### [DATA FOR THE TASK]

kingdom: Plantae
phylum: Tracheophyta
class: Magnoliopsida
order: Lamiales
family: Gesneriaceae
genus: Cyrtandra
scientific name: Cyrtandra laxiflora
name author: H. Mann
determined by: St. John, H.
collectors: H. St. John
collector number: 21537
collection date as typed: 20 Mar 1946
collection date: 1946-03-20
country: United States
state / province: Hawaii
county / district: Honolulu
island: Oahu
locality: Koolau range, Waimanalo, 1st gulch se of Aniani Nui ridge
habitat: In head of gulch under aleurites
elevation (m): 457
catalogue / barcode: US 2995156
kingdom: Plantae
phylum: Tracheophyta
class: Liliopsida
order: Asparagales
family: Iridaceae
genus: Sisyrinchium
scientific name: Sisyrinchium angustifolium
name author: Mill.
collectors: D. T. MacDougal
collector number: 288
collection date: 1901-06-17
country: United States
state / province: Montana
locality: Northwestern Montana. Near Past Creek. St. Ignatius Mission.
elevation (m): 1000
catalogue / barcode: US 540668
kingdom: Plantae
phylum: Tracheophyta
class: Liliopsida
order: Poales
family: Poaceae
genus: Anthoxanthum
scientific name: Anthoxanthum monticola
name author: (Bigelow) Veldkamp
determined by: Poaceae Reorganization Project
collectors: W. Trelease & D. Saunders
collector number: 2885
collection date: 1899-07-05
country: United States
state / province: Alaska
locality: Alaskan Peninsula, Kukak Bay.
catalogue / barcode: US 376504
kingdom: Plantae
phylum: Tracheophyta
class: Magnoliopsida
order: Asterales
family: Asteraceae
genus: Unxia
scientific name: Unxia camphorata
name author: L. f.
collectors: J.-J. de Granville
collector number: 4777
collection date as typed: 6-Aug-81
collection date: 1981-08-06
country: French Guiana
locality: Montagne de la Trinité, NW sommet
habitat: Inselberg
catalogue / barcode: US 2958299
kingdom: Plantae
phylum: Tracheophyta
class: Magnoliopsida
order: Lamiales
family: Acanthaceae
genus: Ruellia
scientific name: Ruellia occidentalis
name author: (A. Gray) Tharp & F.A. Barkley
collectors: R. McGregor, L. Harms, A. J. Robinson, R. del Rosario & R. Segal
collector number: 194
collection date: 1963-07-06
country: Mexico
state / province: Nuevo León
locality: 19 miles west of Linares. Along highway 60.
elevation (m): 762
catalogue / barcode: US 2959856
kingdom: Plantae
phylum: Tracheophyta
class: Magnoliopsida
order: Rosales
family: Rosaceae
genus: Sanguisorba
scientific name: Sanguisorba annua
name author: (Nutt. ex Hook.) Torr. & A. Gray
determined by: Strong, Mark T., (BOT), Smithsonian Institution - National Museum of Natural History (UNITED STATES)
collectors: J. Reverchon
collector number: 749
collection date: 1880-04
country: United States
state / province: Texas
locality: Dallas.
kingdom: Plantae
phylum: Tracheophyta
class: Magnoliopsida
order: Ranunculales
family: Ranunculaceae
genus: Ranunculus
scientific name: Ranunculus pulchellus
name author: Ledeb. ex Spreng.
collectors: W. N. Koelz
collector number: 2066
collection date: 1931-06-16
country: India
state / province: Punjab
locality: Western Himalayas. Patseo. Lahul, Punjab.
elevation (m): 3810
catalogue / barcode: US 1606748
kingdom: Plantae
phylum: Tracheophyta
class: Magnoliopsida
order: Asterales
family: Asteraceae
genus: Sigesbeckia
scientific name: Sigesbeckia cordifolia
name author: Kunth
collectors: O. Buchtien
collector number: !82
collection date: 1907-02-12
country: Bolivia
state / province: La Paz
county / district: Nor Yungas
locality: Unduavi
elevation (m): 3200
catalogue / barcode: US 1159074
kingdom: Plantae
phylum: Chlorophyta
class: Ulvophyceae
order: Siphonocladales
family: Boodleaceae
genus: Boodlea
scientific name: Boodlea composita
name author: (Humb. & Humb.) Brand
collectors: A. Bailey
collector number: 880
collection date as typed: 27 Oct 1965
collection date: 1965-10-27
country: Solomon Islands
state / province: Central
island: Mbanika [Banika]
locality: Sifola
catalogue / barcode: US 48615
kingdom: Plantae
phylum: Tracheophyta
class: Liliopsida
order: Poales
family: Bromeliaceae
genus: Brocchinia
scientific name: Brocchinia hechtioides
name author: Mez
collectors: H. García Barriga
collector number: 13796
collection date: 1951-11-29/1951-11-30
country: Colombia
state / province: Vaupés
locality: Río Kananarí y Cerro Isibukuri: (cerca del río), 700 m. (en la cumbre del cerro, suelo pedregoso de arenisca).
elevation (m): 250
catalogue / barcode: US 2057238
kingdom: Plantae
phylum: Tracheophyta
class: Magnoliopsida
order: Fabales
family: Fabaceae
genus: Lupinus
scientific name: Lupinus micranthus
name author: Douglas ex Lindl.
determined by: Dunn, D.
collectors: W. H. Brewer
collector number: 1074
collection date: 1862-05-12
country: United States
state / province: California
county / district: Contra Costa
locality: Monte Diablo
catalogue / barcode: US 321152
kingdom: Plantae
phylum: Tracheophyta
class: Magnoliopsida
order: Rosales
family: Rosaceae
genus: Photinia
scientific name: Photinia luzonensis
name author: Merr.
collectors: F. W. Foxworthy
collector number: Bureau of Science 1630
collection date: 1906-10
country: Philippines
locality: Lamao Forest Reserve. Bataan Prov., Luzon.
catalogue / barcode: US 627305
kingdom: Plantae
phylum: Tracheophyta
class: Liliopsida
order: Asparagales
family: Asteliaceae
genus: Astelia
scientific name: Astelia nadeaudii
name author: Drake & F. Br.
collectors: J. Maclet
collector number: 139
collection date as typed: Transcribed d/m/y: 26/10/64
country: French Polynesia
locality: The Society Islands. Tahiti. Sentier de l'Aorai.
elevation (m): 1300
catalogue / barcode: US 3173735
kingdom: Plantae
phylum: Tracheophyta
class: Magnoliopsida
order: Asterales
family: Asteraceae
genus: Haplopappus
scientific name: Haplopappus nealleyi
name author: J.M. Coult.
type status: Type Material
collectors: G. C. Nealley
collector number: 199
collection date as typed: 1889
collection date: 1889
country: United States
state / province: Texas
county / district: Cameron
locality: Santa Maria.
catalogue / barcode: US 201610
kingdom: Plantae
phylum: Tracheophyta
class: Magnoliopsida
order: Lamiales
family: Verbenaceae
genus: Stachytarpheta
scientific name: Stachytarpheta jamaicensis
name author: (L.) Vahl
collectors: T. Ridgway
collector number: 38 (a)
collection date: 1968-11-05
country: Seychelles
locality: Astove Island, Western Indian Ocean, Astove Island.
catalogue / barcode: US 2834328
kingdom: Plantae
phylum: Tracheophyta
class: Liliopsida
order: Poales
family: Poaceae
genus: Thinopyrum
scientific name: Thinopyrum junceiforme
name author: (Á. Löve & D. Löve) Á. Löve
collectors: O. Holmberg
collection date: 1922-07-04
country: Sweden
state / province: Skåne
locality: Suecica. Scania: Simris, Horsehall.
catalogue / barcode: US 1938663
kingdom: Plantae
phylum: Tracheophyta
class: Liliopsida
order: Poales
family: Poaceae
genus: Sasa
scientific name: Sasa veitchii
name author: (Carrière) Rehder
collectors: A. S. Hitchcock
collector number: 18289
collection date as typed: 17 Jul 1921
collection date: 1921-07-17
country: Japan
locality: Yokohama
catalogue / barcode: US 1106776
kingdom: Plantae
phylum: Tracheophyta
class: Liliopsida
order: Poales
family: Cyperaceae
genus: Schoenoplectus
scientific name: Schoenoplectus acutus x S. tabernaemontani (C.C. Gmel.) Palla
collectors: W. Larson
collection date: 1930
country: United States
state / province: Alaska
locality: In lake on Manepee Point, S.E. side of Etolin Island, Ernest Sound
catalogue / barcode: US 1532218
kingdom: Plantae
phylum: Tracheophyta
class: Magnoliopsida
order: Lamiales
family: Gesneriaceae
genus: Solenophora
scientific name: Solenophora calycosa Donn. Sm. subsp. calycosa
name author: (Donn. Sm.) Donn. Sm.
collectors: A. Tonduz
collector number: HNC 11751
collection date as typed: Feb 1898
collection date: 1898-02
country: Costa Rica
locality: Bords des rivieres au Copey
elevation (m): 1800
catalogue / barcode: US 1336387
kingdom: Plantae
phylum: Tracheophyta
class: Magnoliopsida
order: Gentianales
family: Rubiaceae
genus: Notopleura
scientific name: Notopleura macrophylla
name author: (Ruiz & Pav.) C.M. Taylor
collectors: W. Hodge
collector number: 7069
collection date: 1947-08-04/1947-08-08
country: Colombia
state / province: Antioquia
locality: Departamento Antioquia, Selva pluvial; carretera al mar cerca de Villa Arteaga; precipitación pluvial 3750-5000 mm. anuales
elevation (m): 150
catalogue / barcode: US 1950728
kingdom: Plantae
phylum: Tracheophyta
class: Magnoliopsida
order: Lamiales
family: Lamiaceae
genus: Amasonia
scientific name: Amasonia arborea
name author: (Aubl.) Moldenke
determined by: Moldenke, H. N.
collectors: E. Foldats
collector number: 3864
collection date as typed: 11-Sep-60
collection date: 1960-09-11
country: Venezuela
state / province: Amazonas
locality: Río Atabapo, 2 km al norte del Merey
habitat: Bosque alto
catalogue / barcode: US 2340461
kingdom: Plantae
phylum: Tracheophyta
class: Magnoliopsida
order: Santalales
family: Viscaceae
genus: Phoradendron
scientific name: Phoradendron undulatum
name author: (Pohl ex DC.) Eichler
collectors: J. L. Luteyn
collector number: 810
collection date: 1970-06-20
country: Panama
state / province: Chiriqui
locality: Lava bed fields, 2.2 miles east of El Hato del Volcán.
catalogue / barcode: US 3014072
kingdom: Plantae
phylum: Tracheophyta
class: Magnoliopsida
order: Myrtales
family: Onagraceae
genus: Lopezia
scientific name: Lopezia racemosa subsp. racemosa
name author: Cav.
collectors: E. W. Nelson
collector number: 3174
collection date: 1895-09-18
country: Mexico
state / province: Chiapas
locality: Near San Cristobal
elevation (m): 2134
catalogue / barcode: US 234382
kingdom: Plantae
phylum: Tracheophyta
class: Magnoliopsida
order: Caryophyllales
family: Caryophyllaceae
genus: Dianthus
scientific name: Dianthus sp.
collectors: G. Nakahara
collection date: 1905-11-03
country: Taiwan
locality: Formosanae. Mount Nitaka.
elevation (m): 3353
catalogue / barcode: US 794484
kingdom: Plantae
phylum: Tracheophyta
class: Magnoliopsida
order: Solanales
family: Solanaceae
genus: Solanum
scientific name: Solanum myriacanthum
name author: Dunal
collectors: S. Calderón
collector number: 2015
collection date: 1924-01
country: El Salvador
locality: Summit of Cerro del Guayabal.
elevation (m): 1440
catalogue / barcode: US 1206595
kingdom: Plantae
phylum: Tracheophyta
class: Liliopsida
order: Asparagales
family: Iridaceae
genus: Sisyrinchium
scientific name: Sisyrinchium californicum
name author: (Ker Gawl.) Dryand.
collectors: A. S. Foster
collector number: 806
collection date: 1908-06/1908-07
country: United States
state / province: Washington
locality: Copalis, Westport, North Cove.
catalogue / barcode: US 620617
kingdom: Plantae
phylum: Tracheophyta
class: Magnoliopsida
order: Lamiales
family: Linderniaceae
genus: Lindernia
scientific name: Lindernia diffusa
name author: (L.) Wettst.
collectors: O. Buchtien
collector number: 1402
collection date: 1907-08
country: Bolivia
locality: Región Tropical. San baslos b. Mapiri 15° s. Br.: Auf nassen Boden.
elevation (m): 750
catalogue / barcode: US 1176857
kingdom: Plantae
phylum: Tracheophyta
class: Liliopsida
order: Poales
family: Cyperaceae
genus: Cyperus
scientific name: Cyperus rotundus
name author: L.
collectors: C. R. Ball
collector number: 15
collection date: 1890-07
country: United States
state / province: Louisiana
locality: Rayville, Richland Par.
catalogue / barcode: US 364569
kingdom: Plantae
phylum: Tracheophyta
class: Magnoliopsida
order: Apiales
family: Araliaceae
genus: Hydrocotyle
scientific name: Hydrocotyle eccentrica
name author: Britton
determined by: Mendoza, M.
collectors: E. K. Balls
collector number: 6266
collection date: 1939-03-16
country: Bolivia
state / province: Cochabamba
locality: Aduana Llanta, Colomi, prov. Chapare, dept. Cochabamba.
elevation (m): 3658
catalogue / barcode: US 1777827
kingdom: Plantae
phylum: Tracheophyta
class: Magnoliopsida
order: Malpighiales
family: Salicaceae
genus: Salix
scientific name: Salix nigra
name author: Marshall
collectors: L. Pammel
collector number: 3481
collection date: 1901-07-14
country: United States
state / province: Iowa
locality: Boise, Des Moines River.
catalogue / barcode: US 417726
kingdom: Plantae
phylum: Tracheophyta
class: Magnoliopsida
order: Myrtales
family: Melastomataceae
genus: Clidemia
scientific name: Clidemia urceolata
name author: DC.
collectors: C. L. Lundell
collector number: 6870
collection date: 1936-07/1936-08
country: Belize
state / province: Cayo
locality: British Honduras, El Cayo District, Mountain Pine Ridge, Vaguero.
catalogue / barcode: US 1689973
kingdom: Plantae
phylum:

### [WHAT YOU HAVE TO DO]
Rewrite the material from the line with "scientific name: Thinopyrum junceiforme" to the line with "catalogue / barcode: US 1938663", both included, as a two-column CSV with the headers field and value. Give one row per line, placing each entry in a single quoted field with any line breaks replaced by spaces.

### [RESULT BELOW]
field,value
"scientific name:","Thinopyrum junceiforme"
"name author:","(Á. Löve & D. Löve) Á. Löve"
"collectors:","O. Holmberg"
"collection date:","1922-07-04"
"country:","Sweden"
"state / province:","Skåne"
"locality:","Suecica. Scania: Simris, Horsehall."
"catalogue / barcode:","US 1938663"